Dealing disclosure requirements
Under the provisions of Rule 8.3 of the Takeover Code (the 'Code'), if any
person is, or becomes, 'interested' (directly or indirectly) in 1% or more of
any class of 'relevant securities' of Trace, all 'dealings' in any 'relevant
securities' of that company (including by means of an option in respect of, or a
derivative referenced to, any such 'relevant securities') must be publicly
disclosed by no later than 3.30 pm (London time) on the London business day
following the date of the relevant transaction. This requirement will continue
until the date on which the Increased Cash Offer becomes, or is declared,
unconditional as to acceptance, lapses or is otherwise withdrawn or on which the
'offer period' otherwise ends. If two or more persons act together pursuant to
an agreement or understanding, whether formal or informal, to acquire an
'interest' in 'relevant securities' of Trace they will be deemed to be a single
person for the purpose of Rule 8.3.
Under the provisions of Rule 8.1 of the Code, all 'dealings' in 'relevant
securities' of Trace by Microgen or Trace or by any of their respective
'associates' must be disclosed by no later than 12.00 noon (London time) on the
London business day following the date of the relevant transaction.

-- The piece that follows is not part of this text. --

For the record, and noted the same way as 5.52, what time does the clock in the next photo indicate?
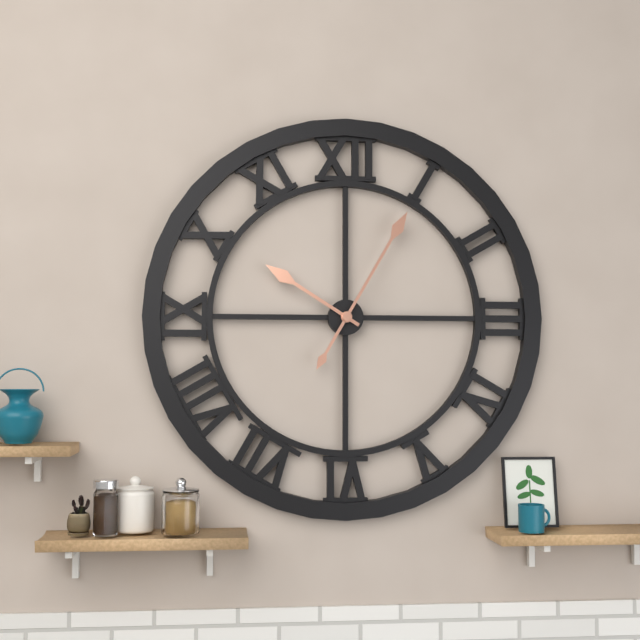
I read 10.05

A disclosure table, giving details of the companies in whose 'relevant
securities' 'dealings' should be disclosed, and the number of such securities in
issue, can be found on the Panel's website at www.thetakeoverpanel.org.uk.
'Interests in securities' arise, in summary, when a person has long economic
exposure, whether conditional or absolute, to changes in the price of
securities. In particular, a person will be treated as having an 'interest' by
virtue of the ownership or control of securities, or by virtue of any option in
respect of, or derivative reference to, securities.
Terms in quotation marks are defined in the Code, which can also be found on the
Panel's website. If you are in any doubt as to whether or not you are required
to disclose a 'dealing' under Rule 8, you should consult the Panel.
Appendix
Sources of information and bases of calculation
(a) The value of the Increased Cash Offer by reference to the existing issued
and voting ordinary share capital of Trace is based on the 14,248,815 Trace
Shares in issue on 14 June 2007 (the last business day prior to the date of
this announcement).
(b) The Closing Prices of Trace Shares are derived from the Daily Official List.